The wire recorder was the first practical recording device to use a magnetic medium to store information.
The technology was originated by a Dane, Valdemar Poulsen, in 1898. He called his invention the telegraphone, since it combined some of the electrical and physical traits of the telegraph with the audio recording principle of Edison's phonograph. His first version used a piano wire stretched across his laboratory, and two different trolleys that could be run down its length - one for recording, one for playback. In order to record something, one had to walk alongside the trolley while speaking into the microphone. Not surprisingly, he had a bit of trouble finding venture capital to fund commercial development of that idea.
The next incarnation of the 'telegrafoon', as it was called in Denmark, borrowed a little more from Edison. It used a wire spirally wrapped on a cylinder, so the distance that the recording and playback devices had to travel was much reduced.
Eventually, Poulsen figured out that he could leave the electromagnetic heads stationary and wrap the moving wire on spools, but by the time his invention was becoming commercially viable, he was off to other pursuits in telephony and radio.

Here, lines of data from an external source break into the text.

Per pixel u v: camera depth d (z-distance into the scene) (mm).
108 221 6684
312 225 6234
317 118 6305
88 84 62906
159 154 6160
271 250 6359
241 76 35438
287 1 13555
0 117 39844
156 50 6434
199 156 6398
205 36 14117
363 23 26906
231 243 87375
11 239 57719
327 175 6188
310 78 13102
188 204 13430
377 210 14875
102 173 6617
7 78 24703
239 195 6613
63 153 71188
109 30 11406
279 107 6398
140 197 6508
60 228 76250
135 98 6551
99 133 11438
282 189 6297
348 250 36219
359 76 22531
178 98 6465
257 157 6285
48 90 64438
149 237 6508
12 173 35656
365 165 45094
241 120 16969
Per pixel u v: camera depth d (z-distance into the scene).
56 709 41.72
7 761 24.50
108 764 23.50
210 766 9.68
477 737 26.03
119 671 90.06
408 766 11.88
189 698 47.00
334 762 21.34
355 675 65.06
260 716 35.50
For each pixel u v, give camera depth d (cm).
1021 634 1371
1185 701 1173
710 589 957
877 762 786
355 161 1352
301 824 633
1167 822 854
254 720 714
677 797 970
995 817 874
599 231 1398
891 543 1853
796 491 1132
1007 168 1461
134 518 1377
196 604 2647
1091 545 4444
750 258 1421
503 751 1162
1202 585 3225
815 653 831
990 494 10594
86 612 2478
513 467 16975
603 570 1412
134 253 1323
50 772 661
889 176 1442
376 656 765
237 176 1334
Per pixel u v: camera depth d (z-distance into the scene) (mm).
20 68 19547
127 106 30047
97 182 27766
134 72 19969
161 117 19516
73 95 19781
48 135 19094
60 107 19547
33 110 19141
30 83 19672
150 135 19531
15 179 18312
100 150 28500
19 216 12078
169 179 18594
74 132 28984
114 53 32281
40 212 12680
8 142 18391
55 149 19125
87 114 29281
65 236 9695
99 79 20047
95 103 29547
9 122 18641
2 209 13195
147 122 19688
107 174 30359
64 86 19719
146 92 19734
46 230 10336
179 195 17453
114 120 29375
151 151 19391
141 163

The wire recorder had better frequency response and environmental tolerance than the wax cylinders in use in the early 20th century, and soon became the technology of choice for field recording. Many of the century's most important audio recordings are on wire.
Over the decades, many improvements have been made upon Poulsen's idea of recording with ferrous materials and electromagnets. First steel ribbons, then disks. Later, people learned to coat other media, like belts and tapes, with ferrous oxides, and to store other types of information on them.
The wire recorder has been supplanted by superior refinements, but the inspired notion on which it was based is still very much in use today. Thank Valdemar Poulsen for your hard drive, and the cheap, compact information storage that makes such wonders as E2 possible.